Brennan began speaking to mostly evangelical Protestant audiences since his status as an “inactive priest” made him unwelcome in many Catholic gatherings. A small, trim man with a head of snow-white hair, he would usually begin with this corny opening: “In the words of Francis of Assisi when he met Brother Dominic on the road to Umbria, ‘Hi.’” But then something akin to possession would take place and with a strong voice and the poetic rhythm of a rap artist he would begin a riff about the grace of God.
Why is Brennan Manning lovable in the eyes of God? Because on February 8th of 1956, in a shattering, life-changing experience, I committed my life to Jesus. Does God love me because ever since I was ordained a priest in 1963, I roamed the country and lately all over the world proclaiming the Good News of the gospel of grace? Does God love me because I tithe to the poor? Does he love me because back in New Orleans I work on skid row with alcoholics, addicts, and those who suffer with AIDS? Does God love me because I spend two hours every day in prayer? If I believe that stuff I’m a Pharisee! Then I feel I’m entitled to be comfortably close to Christ because of my good works. The gospel of grace says, “Brennan, you’re lovable for one reason only—because God loves you. Period.”
Rising in eloquence, he held audiences spellbound. One university chaplain told me that no speaker had ever had more impact on his fickle students than this aging, alcoholic failed-priest from New Jersey.
Brennan reminded me of the “whisky priest” in Graham Greene’s great novel, The Power and the Glory. Though we never learn the priest’s name, and he considers himself a failure, a fool who “loves all the wrong things,” at the end of the book we meet those who have been changed—transformed even—by his life and witness. You need only Google “Brennan Manning” to catch a glimpse of those likewise affected by him. They include celebrities like Bono, Rich Mullins, and Billy Graham’s grandson Tully Tchvidjian as well as ordinary “ragamuffins” who first encountered the truth of God’s love through a modern whisky priest.
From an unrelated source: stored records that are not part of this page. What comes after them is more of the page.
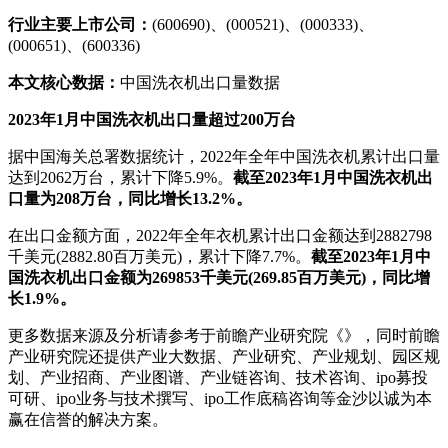
行业主要上市公司：
(600690)、(000521)、(000333)、
(000651)、(600336)
本文核心数据：
中国洗衣机出口量数据
2023年1月中国洗衣机出口量超过200万台
据中国海关总署数据统计，2022年全年中国洗衣机累计出口量
达到2062万台，累计下降5.9%。
截至2023年1月中国洗衣机出
口量为208万台，同比增长13.2%。
在出口金额方面，2022年全年衣机累计出口金额达到2882798
千美元(2882.80百万美元)，累计下降7.7%。
截至2023年1月中
国洗衣机出口金额为269853千美元(269.85百万美元)，同比增
长1.9%。
更多数据来源及分析请参考于前瞻产业研究院《》，同时前瞻
产业研究院还提供产业大数据、产业研究、产业规划、园区规
划、产业招商、产业图谱、产业链咨询、技术咨询、ipo募投
可研、ipo业务与技术撰写、ipo工作底稿咨询等金沙以诚为本
赢在信誉的解决方案。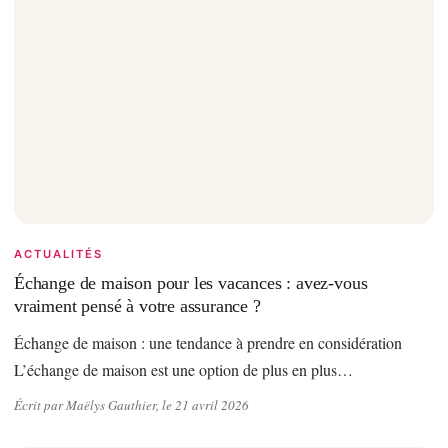
ACTUALITÉS
Échange de maison pour les vacances : avez-vous
vraiment pensé à votre assurance ?
Échange de maison : une tendance à prendre en considération
L’échange de maison est une option de plus en plus…
Écrit par Maëlys Gauthier, le 21 avril 2026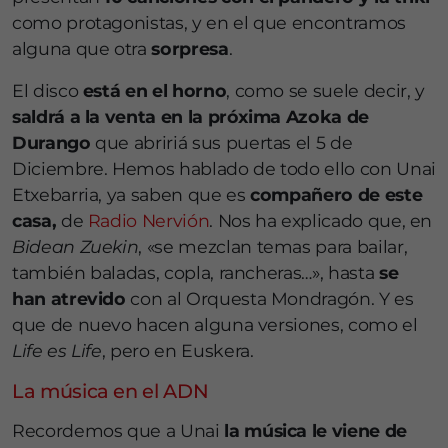
como protagonistas, y en el que encontramos
alguna que otra
sorpresa
.
El disco
está en el horno
, como se suele decir, y
saldrá a la venta en la próxima Azoka de
Durango
que abririá sus puertas el 5 de
Diciembre. Hemos hablado de todo ello con Unai
Etxebarria, ya saben que es
compañero de este
casa,
de
Radio Nervión
. Nos ha explicado que, en
Bidean Zuekin
, «se mezclan temas para bailar,
también baladas, copla, rancheras…», hasta
se
han atrevido
con al Orquesta Mondragón. Y es
que de nuevo hacen alguna versiones, como el
Life es Life
, pero en Euskera.
La música en el ADN
Recordemos que a Unai
la música le viene de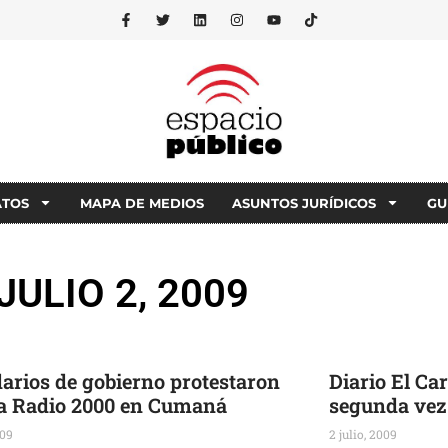
ATOS
MAPA DE MEDIOS
ASUNTOS JURÍDICOS
GU
JULIO 2, 2009
darios de gobierno protestaron
Diario El Ca
a Radio 2000 en Cumaná
segunda vez
009
2 julio, 2009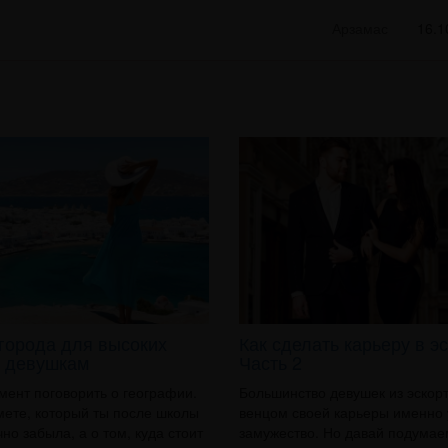
Арзамас
16.1
города для высоких
Как сделать карьеру в э
 девушкам
Часть 2
мент поговорить о географии.
Большинство девушек из эскорт
мете, который ты после школы
венцом своей карьеры именно
но забыла, а о том, куда стоит
замужество. Но давай подумае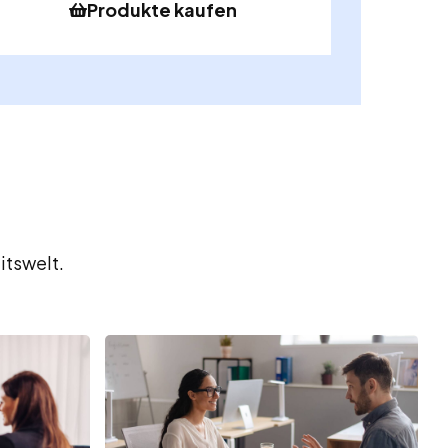
Produkte kaufen
itswelt.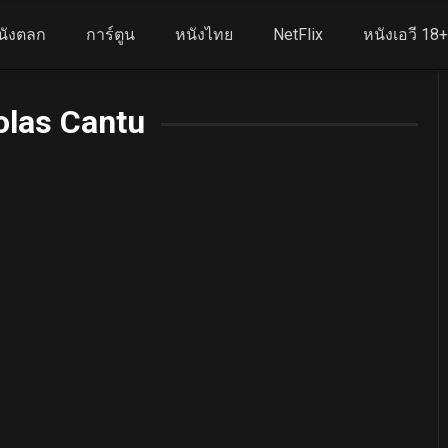
นังตลก
การ์ตูน
หนังไทย
NetFlix
หนังเอวี 18
olas Cantu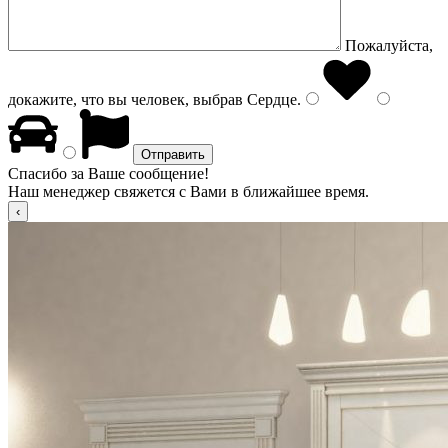
Пожалуйста,
докажите, что вы человек, выбрав
Сердце
.
Спасибо за Ваше сообщение!
Наш менеджер свяжется с Вами в ближайшее время.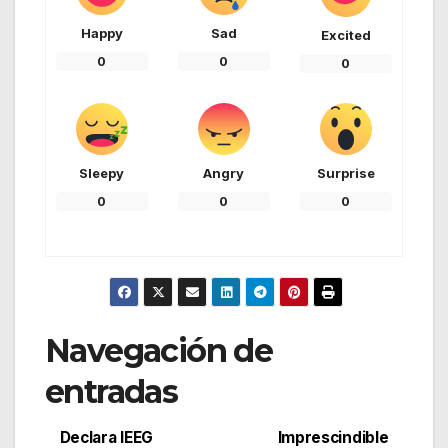
Happy
Sad
Excited
0
0
0
Sleepy
Angry
Surprise
0
0
0
Navegación de
entradas
Declara IEEG
Imprescindible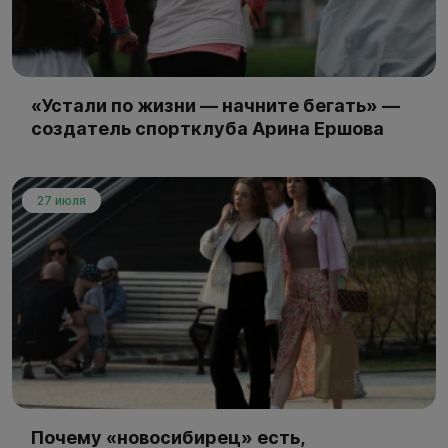
«Устали по жизни — начните бегать» —
создатель спортклуба Арина Ершова
27 июля
Почему «новосибирец» есть,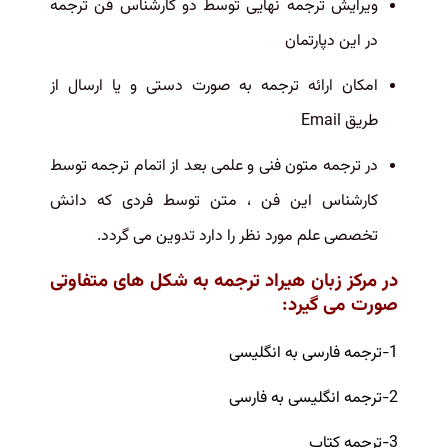
ویرایش ترجمه نهایی توسط دو کارشناس فن ترجمه
در این دپارتمان
امکان ارائه ترجمه به صورت دستی و یا ارسال از
طریق
Email
در ترجمه متون فنی و علمی بعد از اتمام ترجمه توسط
کارشناس این فن ، متن توسط فردی که دانش
تخصصی علم مورد نظر را دارد تدوین می گردد
.
در مرکز زبان هیراد ترجمه به شکل های متفاوتی
صورت می گیرد:
1-ترجمه فارسی به انگلیسی
2-ترجمه انگلیسی به فارسی
3-ترجمه کتاب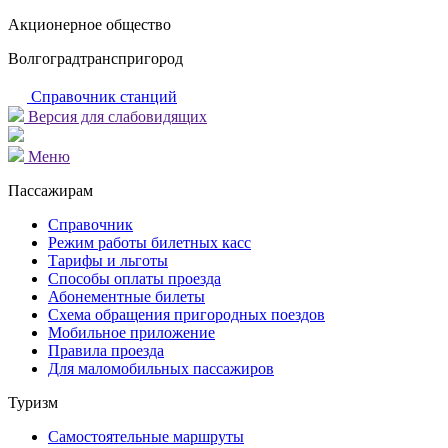
Акционерное общество
Волгоградтранспригород
Справочник станций
Версия для слабовидящих
Меню
Пассажирам
Справочник
Режим работы билетных касс
Тарифы и льготы
Способы оплаты проезда
Абонементные билеты
Схема обращения пригородных поездов
Мобильное приложение
Правила проезда
Для маломобильных пассажиров
Туризм
Самостоятельные маршруты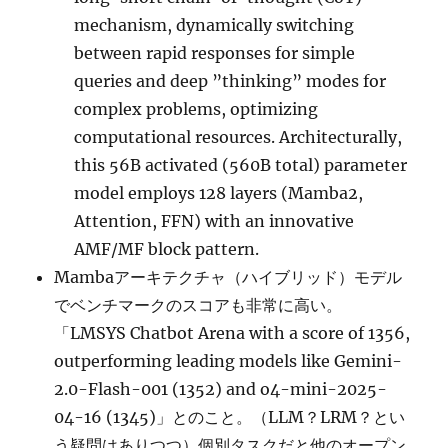
mechanism, dynamically switching
between rapid responses for simple
queries and deep ”thinking” modes for
complex problems, optimizing
computational resources. Architecturally,
this 56B activated (560B total) parameter
model employs 128 layers (Mamba2,
Attention, FFN) with an innovative
AMF/MF block pattern.
Mambaアーキテクチャ（ハイブリッド）モデル
でベンチマークのスコアも非常に高い。
「LMSYS Chatbot Arena with a score of 1356,
outperforming leading models like Gemini-
2.0-Flash-001 (1352) and o4-mini-2025-
04-16 (1345)」とのこと。（LLM？LRM？とい
う疑問はありつつ）個別タスクだと他のオープン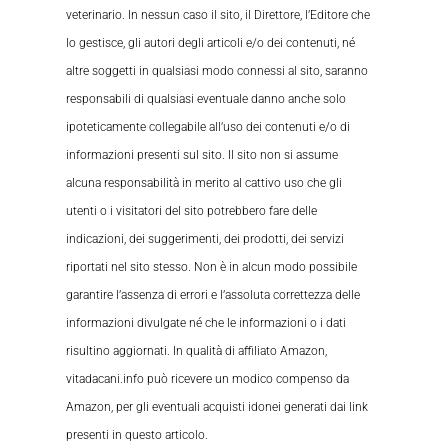
veterinario. In nessun caso il sito, il Direttore, l’Editore che
lo gestisce, gli autori degli articoli e/o dei contenuti, né
altre soggetti in qualsiasi modo connessi al sito, saranno
responsabili di qualsiasi eventuale danno anche solo
ipoteticamente collegabile all’uso dei contenuti e/o di
informazioni presenti sul sito. Il sito non si assume
alcuna responsabilità in merito al cattivo uso che gli
utenti o i visitatori del sito potrebbero fare delle
indicazioni, dei suggerimenti, dei prodotti, dei servizi
riportati nel sito stesso. Non è in alcun modo possibile
garantire l’assenza di errori e l’assoluta correttezza delle
informazioni divulgate né che le informazioni o i dati
risultino aggiornati. In qualità di affiliato Amazon,
vitadacani.info può ricevere un modico compenso da
Amazon, per gli eventuali acquisti idonei generati dai link
presenti in questo articolo.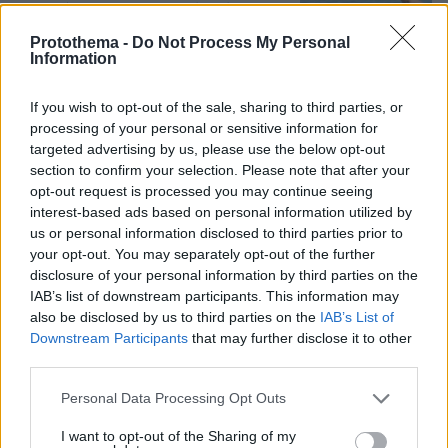
διακοπές τους στην Τουρκία, βίντεο
Protothema -
Do Not Process My Personal
1
07.08.2026, 23:43
Information
If you wish to opt-out of the sale, sharing to third parties, or
processing of your personal or sensitive information for
Φορτηγό έπεσε σε γκρεμό στην
targeted advertising by us, please use the below opt-out
Τρίπολης – Σπάρτης: Νεκρός ο
section to confirm your selection. Please note that after your
48χρονος οδηγός, τραυματισμένος ο
opt-out request is processed you may continue seeing
συνοδηγός
interest-based ads based on personal information utilized by
us or personal information disclosed to third parties prior to
6
07.08.2026, 11:05
your opt-out. You may separately opt-out of the further
disclosure of your personal information by third parties on the
IAB’s list of downstream participants. This information may
also be disclosed by us to third parties on the
IAB’s List of
Downstream Participants
that may further disclose it to other
third parties.
Games
Please note that this website/app uses one or more Google
Personal Data Processing Opt Outs
services and may gather and store information including but
not limited to your visit or usage behaviour. You may click to
I want to opt-out of the Sharing of my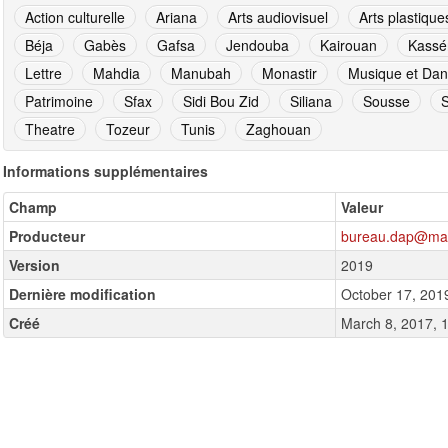
Action culturelle
Ariana
Arts audiovisuel
Arts plastique
Béja
Gabès
Gafsa
Jendouba
Kairouan
Kassé
Lettre
Mahdia
Manubah
Monastir
Musique et Da
Patrimoine
Sfax
Sidi Bou Zid
Siliana
Sousse
Theatre
Tozeur
Tunis
Zaghouan
Informations supplémentaires
Champ
Valeur
Producteur
bureau.dap@mac
Version
2019
Dernière modification
October 17, 201
Créé
March 8, 2017, 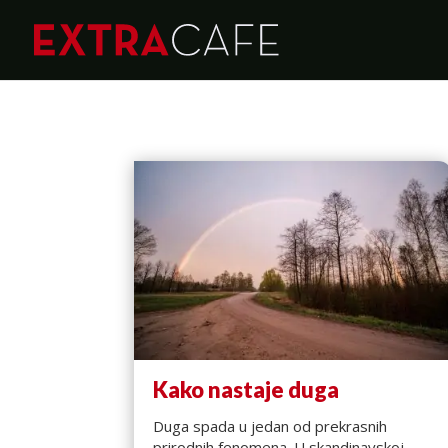
Kako nastaje duga
Duga spada u jedan od prekrasnih
prirodnih fenomena. U skandinavskoj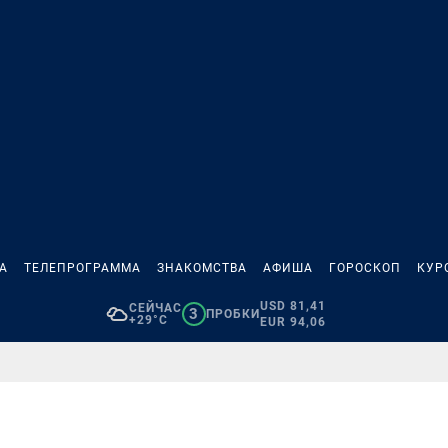
А
ТЕЛЕПРОГРАММА
ЗНАКОМСТВА
АФИША
ГОРОСКОП
КУР
USD 81,41
СЕЙЧАС
3
ПРОБКИ
+29°C
EUR 94,06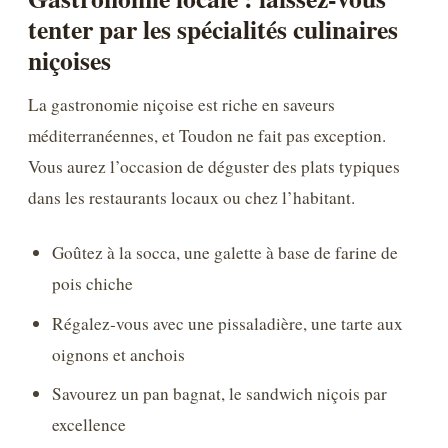
tenter par les spécialités culinaires
niçoises
La gastronomie niçoise est riche en saveurs
méditerranéennes, et Toudon ne fait pas exception.
Vous aurez l’occasion de déguster des plats typiques
dans les restaurants locaux ou chez l’habitant.
Goûtez à la socca, une galette à base de farine de
pois chiche
Régalez-vous avec une pissaladière, une tarte aux
oignons et anchois
Savourez un pan bagnat, le sandwich niçois par
excellence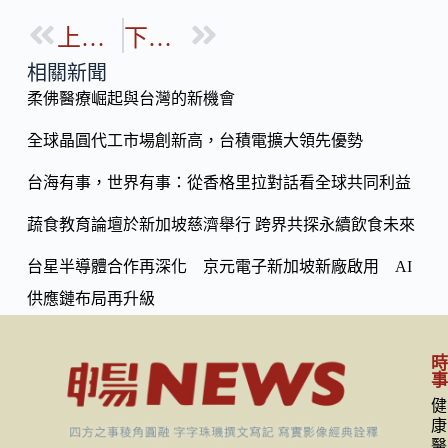
e
e
o
b
上一篇
下一篇
p
o
y
相關新聞
o
柔佛醫療崛起與台灣的新機會
Li
k
n
全球晶圓代工市場創新高，台積電擴大領先優勢
k
台海有事，世界有事：從香格里拉對話看全球共同利益
蔬食教育論壇於新加坡慈濟舉行 跨界共探永續飲食未來
台星半導體合作再深化 京元電子新加坡新廠啟用 AI
供應鏈布局再升級
健
康
醫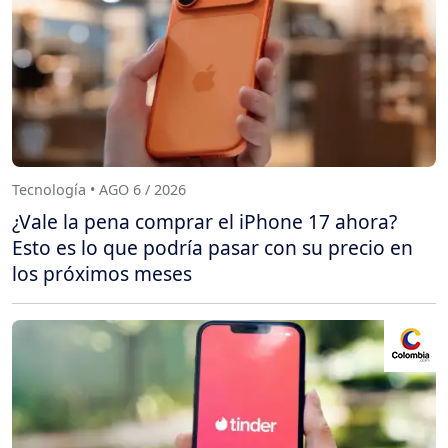
Tecnología • AGO 6 / 2026
¿Vale la pena comprar el iPhone 17 ahora?
Esto es lo que podría pasar con su precio en
los próximos meses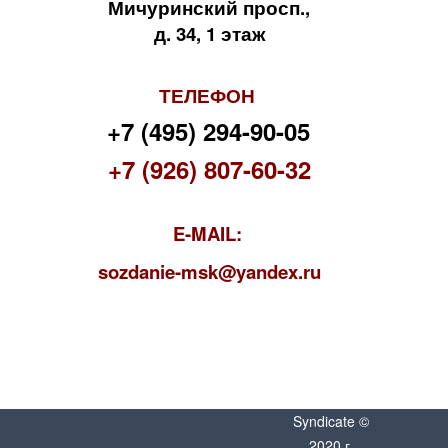
Мичуринский просп.,
д. 34, 1 этаж
ТЕЛЕФОН
+7 (495) 294-90-05
+7 (926) 807-60-32
E-MAIL:
s
ozdanie-msk@yandex.ru
Syndicate ©
2020 г.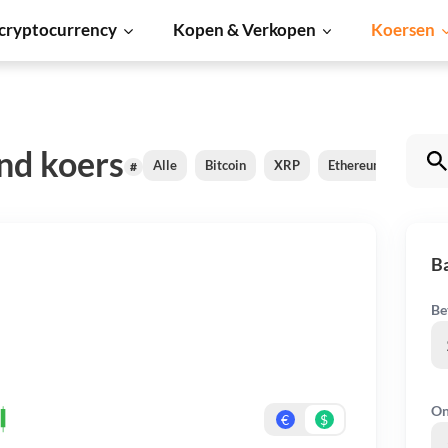
cryptocurrency
Kopen & Verkopen
Koersen
nd koers
Alle
Bitcoin
XRP
Ethereum
Carda
#
B
Be
On
€
$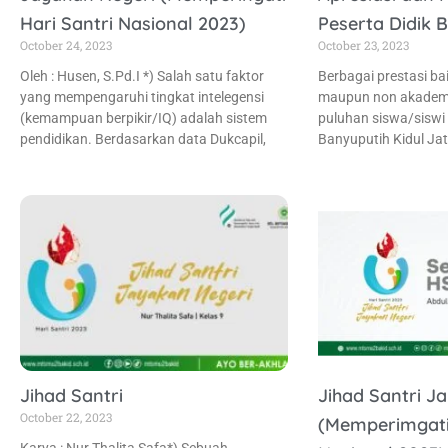
Hari Santri Nasional 2023)
Peserta Didik B
October 24, 2023
October 23, 2023
Oleh : Husen, S.Pd.I *) Salah satu faktor
Berbagai prestasi ba
yang mempengaruhi tingkat intelegensi
maupun non akademik
(kemampuan berpikir/IQ) adalah sistem
puluhan siswa/siswi
pendidikan. Berdasarkan data Dukcapil,
Banyuputih Kidul Jat
Jihad Santri
Jihad Santri J
October 22, 2023
(Memperimgati 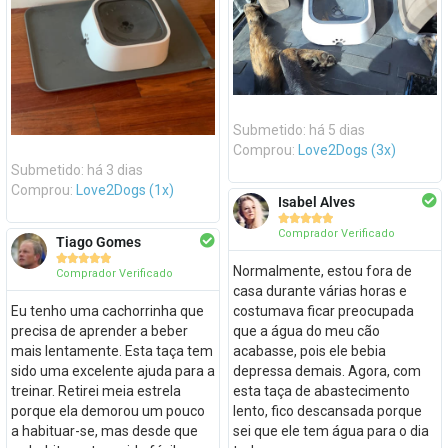
Submetido: há 5 dias
Comprou:
Love2Dogs (3x)
Submetido: há 3 dias
Comprou:
Love2Dogs (1x)
Isabel Alves





Comprador Verificado
Tiago Gomes





Normalmente, estou fora de
Comprador Verificado
casa durante várias horas e
Eu tenho uma cachorrinha que
costumava ficar preocupada
precisa de aprender a beber
que a água do meu cão
mais lentamente. Esta taça tem
acabasse, pois ele bebia
sido uma excelente ajuda para a
depressa demais. Agora, com
treinar. Retirei meia estrela
esta taça de abastecimento
porque ela demorou um pouco
lento, fico descansada porque
a habituar-se, mas desde que
sei que ele tem água para o dia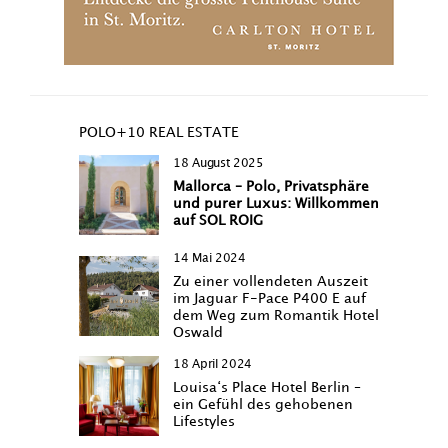
POLO+10 REAL ESTATE
18 August 2025
Mallorca – Polo, Privatsphäre
und purer Luxus: Willkommen
auf SOL ROIG
14 Mai 2024
Zu einer vollendeten Auszeit
im Jaguar F-Pace P400 E auf
dem Weg zum Romantik Hotel
Oswald
18 April 2024
Louisa‘s Place Hotel Berlin –
ein Gefühl des gehobenen
Lifestyles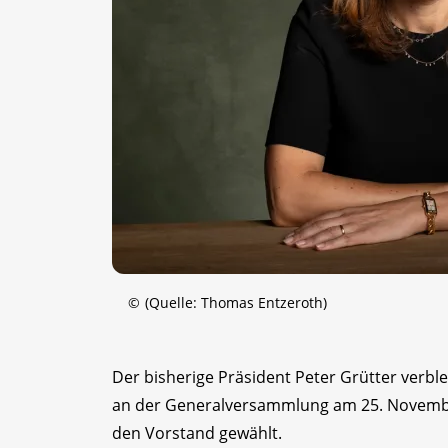
©
(Quelle: Thomas Entzeroth)
Der bisherige Präsident Peter Grütter verb
an der Generalversammlung am 25. November
den Vorstand gewählt.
“To live by grace means to acknowledge my whole life story, the light side and the dark,” Brennan wrote. “In admitting my shadow side, I learn who I am and what God’s grace means.” He joined an accountability group called “Notorious Sinners,” which had mixed success in holding him accountable. “In Love’s service, only wounded soldiers can serve,” Brennan also wrote, in Abba’s Child. Those of us who loved him wished him not so wounded, because we knew the toll alcohol was taking on his liver and his mind. In the end he lost most of his eyesight, fell often, and became nearly catatonic.
Using his best Irish brogue, Brennan liked to tell the story of a priest in Ireland who, on a walking tour of a rural parish, saw an old peasant kneeling by the side of the road, praying. Impressed, the priest said to the man, “You must be very close to God.” The peasant looked up from his prayers, thought for a moment, and then smiled, “Yes, he’s very fond of me.” I think he told that story because he wanted so desperately to believe it. He more than anyone knew his flaws. He as much as anyone I know strove to serve God despite them. I wonder, though, if in his 78+ years on earth Brennan Manning truly felt the love of God he proclaimed so powerfully to others.
Happy Birthday, Brennan. Now, you know for sure whereof you spoke.